* PROBLEM STATEMENT: Reproduce the part of the audio-streaming thread word for word, starting at "I want this" and ending at "the Front End.".

* TEXT SEGMENT:

□ □ □ □

How do I stream live audio from the browser to Google Cloud Speech via socket.io?

Question

I have a situation with a React-based app where I have an input for which I wanted to allow voice input as well. I'm okay making this compatible with Chrome and Firefox only, so I was thinking of using getUserMedia. I know I'll be using Google Cloud's Speech to Text API. However, I have a few caveats:

I want this to stream my audio data live, not just when I'm done recording. This means that a lot of solutions I've found won't work very well, because it's not sufficient to save the file and then send it out to Google Cloud Speech.
I don't trust my front end with my Google Cloud API information. Instead, I already have a service running on the back end which has my credentials, and I want to stream the audio (live) to that back end, then from that back end stream to Google Cloud, and then emit updates to my transcript as they come in back to the Front End.
I already connect to that back end service using socket.io, and I want to manage this entirely via sockets, without having to use Binary.js or anything similar.

Nowhere seems to have a good tutorial on how to do this. What do I do?

Amber B. · Accepted Answer · 2018-06-22T15:20:40.197

First, credit where credit is due: a huge amount of my solution here was created by referencing vin-ni's Google-Cloud-Speech-Node-Socket-Playground project. I had to adapt this some for my React app, however, so I'm sharing a few of the changes I made.

□ □ □ □

* PROVIDED RECORDS:
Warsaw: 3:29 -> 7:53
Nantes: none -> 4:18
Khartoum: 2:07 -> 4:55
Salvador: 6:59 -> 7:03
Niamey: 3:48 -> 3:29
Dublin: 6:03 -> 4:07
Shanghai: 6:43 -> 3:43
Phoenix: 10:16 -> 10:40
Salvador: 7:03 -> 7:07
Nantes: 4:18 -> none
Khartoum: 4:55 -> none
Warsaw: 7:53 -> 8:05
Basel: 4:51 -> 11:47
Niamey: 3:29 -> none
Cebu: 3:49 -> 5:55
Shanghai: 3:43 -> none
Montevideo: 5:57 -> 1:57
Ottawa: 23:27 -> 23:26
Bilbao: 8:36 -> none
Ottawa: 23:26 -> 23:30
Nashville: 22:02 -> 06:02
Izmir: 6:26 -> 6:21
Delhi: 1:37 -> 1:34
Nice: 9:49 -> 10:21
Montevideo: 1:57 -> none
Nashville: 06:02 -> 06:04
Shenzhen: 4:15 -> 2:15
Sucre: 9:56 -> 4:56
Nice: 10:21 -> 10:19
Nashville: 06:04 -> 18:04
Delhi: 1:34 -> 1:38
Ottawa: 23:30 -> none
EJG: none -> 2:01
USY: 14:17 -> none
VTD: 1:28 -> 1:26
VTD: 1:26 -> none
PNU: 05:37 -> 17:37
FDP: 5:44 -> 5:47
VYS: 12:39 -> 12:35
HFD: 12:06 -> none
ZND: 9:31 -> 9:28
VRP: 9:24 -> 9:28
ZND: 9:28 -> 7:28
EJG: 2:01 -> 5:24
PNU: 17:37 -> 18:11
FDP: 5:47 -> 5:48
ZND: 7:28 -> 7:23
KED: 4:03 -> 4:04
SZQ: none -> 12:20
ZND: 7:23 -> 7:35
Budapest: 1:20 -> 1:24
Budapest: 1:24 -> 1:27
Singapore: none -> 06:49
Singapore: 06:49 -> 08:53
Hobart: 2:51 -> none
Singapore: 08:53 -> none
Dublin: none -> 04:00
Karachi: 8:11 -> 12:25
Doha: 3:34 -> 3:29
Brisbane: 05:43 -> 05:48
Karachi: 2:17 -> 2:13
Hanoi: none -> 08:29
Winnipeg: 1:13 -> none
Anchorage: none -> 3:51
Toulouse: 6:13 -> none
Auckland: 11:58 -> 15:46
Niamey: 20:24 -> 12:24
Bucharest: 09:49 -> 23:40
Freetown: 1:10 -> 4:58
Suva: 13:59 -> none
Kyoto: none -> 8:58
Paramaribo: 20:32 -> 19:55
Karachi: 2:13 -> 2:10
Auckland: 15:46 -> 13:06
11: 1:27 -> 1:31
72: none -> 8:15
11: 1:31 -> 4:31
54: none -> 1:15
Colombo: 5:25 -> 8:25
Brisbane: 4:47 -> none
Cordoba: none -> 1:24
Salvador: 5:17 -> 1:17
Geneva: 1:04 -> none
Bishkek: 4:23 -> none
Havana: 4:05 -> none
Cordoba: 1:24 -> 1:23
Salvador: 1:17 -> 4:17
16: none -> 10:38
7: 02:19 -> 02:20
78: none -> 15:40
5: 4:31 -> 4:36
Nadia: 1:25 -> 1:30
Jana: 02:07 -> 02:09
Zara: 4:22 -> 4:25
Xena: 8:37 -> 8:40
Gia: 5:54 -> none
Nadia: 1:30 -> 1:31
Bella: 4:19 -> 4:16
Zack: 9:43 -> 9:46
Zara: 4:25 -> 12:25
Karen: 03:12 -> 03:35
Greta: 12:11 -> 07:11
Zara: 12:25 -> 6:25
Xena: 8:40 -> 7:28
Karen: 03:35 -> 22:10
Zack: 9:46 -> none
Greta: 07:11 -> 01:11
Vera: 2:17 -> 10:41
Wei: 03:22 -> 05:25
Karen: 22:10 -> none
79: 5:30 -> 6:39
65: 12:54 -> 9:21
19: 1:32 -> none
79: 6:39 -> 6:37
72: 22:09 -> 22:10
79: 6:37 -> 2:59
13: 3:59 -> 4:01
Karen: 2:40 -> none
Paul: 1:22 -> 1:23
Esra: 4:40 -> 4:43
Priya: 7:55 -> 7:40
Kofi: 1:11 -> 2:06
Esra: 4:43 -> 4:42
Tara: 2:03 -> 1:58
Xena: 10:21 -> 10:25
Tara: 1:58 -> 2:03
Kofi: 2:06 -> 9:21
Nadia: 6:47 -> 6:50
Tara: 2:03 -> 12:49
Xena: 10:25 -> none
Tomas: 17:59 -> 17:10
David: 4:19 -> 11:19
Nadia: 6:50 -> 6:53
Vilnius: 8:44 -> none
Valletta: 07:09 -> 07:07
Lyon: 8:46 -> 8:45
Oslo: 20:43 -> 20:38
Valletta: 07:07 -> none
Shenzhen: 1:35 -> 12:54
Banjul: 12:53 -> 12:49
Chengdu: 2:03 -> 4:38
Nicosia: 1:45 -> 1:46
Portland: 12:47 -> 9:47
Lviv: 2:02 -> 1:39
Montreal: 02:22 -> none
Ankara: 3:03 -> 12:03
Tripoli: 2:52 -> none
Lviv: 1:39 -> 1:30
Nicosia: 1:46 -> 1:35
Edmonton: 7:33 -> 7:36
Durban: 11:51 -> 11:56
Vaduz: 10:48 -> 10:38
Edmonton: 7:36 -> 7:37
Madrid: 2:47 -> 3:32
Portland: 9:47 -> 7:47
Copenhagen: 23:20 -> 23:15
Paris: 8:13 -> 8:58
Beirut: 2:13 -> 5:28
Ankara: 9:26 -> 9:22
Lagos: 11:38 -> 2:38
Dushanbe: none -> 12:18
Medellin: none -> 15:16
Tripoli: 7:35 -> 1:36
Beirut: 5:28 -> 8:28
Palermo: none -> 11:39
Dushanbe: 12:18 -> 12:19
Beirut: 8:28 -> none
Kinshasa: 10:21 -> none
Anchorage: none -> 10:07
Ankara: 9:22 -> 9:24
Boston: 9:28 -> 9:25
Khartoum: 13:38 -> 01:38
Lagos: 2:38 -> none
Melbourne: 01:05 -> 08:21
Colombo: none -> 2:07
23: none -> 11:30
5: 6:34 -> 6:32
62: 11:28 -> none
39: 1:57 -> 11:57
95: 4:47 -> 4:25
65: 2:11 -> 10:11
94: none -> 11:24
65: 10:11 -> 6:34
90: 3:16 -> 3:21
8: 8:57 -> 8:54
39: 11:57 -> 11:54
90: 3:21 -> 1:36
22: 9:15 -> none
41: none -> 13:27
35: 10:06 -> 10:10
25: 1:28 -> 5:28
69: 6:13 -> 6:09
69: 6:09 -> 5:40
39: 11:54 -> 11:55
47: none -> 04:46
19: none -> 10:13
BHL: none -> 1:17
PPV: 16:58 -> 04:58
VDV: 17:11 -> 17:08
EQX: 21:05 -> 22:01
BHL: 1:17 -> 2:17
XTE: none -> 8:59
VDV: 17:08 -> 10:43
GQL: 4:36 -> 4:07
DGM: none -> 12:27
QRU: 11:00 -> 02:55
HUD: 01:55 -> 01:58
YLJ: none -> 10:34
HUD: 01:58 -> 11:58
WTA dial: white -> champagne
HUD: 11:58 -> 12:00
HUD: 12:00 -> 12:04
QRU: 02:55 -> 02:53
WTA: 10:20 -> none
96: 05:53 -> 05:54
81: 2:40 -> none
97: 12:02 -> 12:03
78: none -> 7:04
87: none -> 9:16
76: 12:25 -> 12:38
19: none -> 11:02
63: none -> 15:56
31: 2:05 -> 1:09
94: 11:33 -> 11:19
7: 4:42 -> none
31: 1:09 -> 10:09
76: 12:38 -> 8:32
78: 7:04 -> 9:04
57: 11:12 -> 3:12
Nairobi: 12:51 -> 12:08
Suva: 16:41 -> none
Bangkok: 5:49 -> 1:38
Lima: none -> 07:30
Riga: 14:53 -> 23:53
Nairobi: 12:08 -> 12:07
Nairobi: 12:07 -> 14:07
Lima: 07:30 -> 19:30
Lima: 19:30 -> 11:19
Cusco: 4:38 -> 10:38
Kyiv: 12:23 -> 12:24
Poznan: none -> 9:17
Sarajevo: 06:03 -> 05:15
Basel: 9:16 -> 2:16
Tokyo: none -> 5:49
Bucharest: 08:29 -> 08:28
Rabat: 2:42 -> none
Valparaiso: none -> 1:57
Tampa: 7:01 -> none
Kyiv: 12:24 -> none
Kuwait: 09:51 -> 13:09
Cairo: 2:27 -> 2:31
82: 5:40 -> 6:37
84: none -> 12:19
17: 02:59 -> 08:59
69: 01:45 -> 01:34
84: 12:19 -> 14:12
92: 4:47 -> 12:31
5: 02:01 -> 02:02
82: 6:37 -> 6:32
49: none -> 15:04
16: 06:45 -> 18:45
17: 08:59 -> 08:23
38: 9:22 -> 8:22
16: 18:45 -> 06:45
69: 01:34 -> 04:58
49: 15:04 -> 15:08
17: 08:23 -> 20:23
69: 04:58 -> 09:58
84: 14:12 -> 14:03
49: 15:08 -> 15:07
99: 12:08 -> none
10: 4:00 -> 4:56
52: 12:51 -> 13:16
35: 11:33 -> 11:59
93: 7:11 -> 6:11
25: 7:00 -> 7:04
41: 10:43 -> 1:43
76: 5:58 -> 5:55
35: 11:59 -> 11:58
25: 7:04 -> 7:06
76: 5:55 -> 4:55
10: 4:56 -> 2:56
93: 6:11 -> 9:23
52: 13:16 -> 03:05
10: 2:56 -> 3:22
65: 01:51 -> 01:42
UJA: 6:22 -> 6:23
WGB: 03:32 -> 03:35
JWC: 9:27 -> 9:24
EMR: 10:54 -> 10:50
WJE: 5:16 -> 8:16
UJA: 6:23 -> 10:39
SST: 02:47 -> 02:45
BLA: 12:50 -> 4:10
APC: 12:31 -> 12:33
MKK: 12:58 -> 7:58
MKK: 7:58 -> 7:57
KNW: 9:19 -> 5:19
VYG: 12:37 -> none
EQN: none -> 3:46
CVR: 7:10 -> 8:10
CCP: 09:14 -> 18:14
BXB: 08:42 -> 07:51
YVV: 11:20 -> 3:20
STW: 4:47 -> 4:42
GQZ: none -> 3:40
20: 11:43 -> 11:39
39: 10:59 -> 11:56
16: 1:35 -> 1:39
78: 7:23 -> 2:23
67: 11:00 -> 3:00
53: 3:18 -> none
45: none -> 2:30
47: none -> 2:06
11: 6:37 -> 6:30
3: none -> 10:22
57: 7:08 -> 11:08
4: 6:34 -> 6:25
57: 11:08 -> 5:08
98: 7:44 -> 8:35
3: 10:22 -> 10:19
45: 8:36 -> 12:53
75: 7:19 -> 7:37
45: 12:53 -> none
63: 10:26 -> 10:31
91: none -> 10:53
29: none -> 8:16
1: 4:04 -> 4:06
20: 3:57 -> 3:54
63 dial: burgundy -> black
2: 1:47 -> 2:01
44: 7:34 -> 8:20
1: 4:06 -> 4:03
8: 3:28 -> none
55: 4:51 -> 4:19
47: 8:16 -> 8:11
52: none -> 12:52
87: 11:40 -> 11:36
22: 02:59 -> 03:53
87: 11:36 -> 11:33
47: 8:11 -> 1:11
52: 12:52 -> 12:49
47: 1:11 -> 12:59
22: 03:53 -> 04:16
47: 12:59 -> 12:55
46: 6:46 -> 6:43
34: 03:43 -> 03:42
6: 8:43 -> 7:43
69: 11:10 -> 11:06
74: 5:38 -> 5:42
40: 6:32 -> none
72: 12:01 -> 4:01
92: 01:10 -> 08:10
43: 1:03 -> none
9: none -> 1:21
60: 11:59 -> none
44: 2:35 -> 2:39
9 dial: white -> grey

□ □ □ □

* EXERCISE RESPONSE:
I want this to stream my audio data live, not just when I'm done recording. This means that a lot of solutions I've found won't work very well, because it's not sufficient to save the file and then send it out to Google Cloud Speech.
I don't trust my front end with my Google Cloud API information. Instead, I already have a service running on the back end which has my credentials, and I want to stream the audio (live) to that back end, then from that back end stream to Google Cloud, and then emit updates to my transcript as they come in back to the Front End.